Passage shown:
Calvert Foundation Wins Fast Company Magazine’s ’Social Capitalist Award’ for 2006

Thursday, December 8, 2005

Bethesda-Based Organization Selected from 125 Award Finalists; Cited for Exceptional Model of Entrepreneurship in Not-for-Profit Service Sector

Calvert Foundation, which is devoted to ending poverty through investments in affordable housing, small businesses, microfinance, social enterprise, and other community-based initiatives, is a winner of the coveted Fast Company magazine “Social Capitalist Award” for 2006.

Selected from among 125 finalists, the Calvert Foundation was selected as an organization that best uses creativity, business smarts, and hard work to invent a brighter future. According to the magazine, the Social Capitalist Award is the only award program that measures a nonprofit group’s innovation and social impact, as well as the viability and sustainability of its business model. Winners will be featured in the January 2006 Fast Company issue, which will be on newsstands December 21st.

Calvert Foundation Executive Director Shari Berenbach said: “We are so pleased that Fast Company is recognizing Calvert Foundation’s important work and contributions to community investing. For 10 years now, Calvert Foundation has been working to make community investment a safe, logical, high-social impact option for all investors, removing critical barriers in order to make community investment accessible to wider audiences. Calvert Foundation uses investment capital to create a sustainable, scaleable model that enables non-profits and social enterprises to address critical social problems in the US and around the globe.”

Fast Company editor Mark Vamos said: “We applaud the efforts and business acumen of Calvert Foundation, which is not just a do-gooder dedicated to solving global poverty — it is a business-oriented organization of vision worthy of imitation in both the non-profit and for-profit sectors.”

“By approaching social capitalism in a rigorous, data-driven fashion, our evaluation process reveals the truly amazing nature of Calvert Foundation — and all of our winners,” Vamos said. “And while rating non-profits is controversial, Fast Company thinks it is a necessary step for the sector to grow and improve. Frankly, it’s a way to see that these excellent organizations get the recognition they deserve.”

Supplied entries:
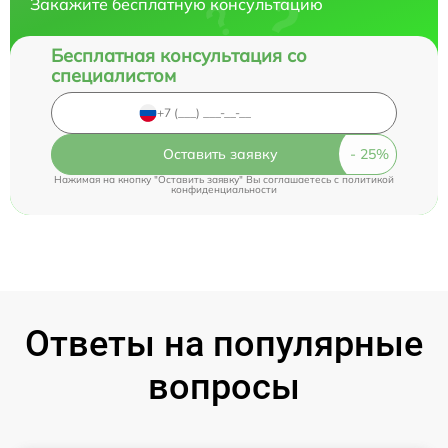
Закажите бесплатную консультацию
Бесплатная консультация со
специалистом
Оставить заявку
Нажимая на кнопку "Оставить заявку" Вы соглашаетесь c
политикой
конфиденциальности
Ответы на популярные
вопросы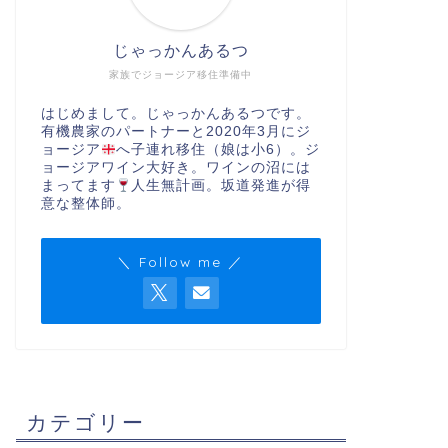
じゃっかんあるつ
家族でジョージア移住準備中
はじめまして。じゃっかんあるつです。
有機農家のパートナーと2020年3月にジ
ョージア
へ子連れ移住（娘は小6）。ジ
ョージアワイン大好き。ワインの沼には
まってます
人生無計画。坂道発進が得
意な整体師。
＼ Follow me ／
カテゴリー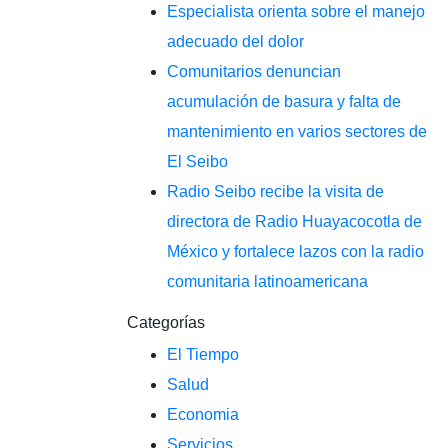
Especialista orienta sobre el manejo
adecuado del dolor
Comunitarios denuncian
acumulación de basura y falta de
mantenimiento en varios sectores de
El Seibo
Radio Seibo recibe la visita de
directora de Radio Huayacocotla de
México y fortalece lazos con la radio
comunitaria latinoamericana
Categorías
El Tiempo
Salud
Economia
Servicios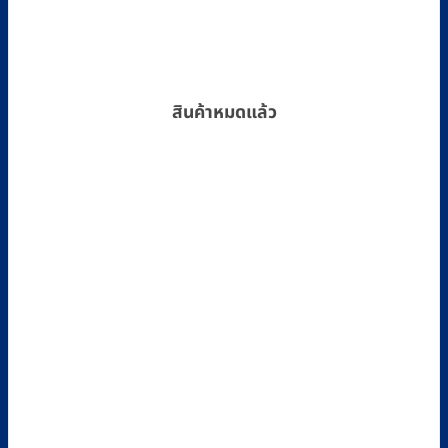
สินค้าหมดแล้ว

Explore the material:
**a.** Rewrite the award announcement from "Calvert Foundation, which is devoted" to "newsstands December 21st.", swapping "coveted" for "prestigious".
**b.** Carry on the announcement of Calvert Foundation's award from where it stops.
The rows are separate material, apart from the award announcement.

Answers provided:
**a.**
Calvert Foundation, which is devoted to ending poverty through investments in affordable housing, small businesses, microfinance, social enterprise, and other community-based initiatives, is a winner of the prestigious Fast Company magazine “Social Capitalist Award” for 2006.

Selected from among 125 finalists, the Calvert Foundation was selected as an organization that best uses creativity, business smarts, and hard work to invent a brighter future. According to the magazine, the Social Capitalist Award is the only award program that measures a nonprofit group’s innovation and social impact, as well as the viability and sustainability of its business model. Winners will be featured in the January 2006 Fast Company issue, which will be on newsstands December 21st.

**b.**
Fast Company partners with the Monitor Group, a global strategy-consulting firm, to select the award winners. Monitor Group created the first methodology to compare non-profits of different sizes and ages across social sectors. The Monitor Group manages the evaluation process for the awards program and measures each organization’s work in five categories: social impact, entrepreneurship, innovation, aspiration and growth, and sustainability.

“Prior to the Social Capitalist Awards, no ranking process existed to directly compare these kinds or organizations,” said Mark Fuller, chairman and CEO of Monitor Group. “Our evaluation measures the impact and effectiveness of these non-profits, making the Social Capitalist Awards a robust source of guidance for performance-oriented leaders of such organizations, as well as a donor’s guide for those who want their charitable dollars to get the highest ’social’ return possible.”

Over the past 10 years, Calvert Foundation has recycled more than $250 million in investments that have helped to create more than 119,000 jobs for low income individuals, built or rehabilitated 6,600 affordable homes, and financed more than 6,900 non-profit facilities, including daycare centers, community health clinics, and schools.